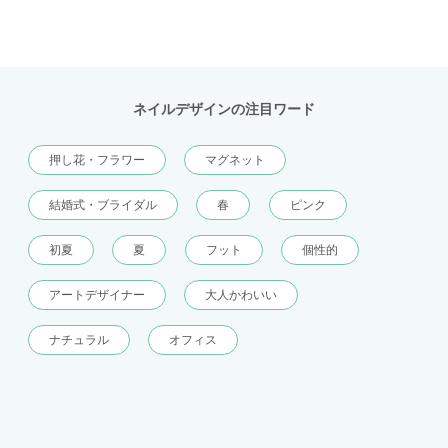
ネイルデザインの注目ワード
押し花・フラワー
マグネット
結婚式・ブライダル
春
ピンク
初夏
夏
フット
個性的
アートデザイナー
大人かわいい
ナチュラル
オフィス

#####

Your instructions.
Print the listing word for word, but omit the pictures.

Solved exercise.
ネイルデザインの注目ワード
押し花・フラワー
マグネット
結婚式・ブライダル
春
ピンク
初夏
夏
フット
個性的
アートデザイナー
大人かわいい
ナチュラル
オフィス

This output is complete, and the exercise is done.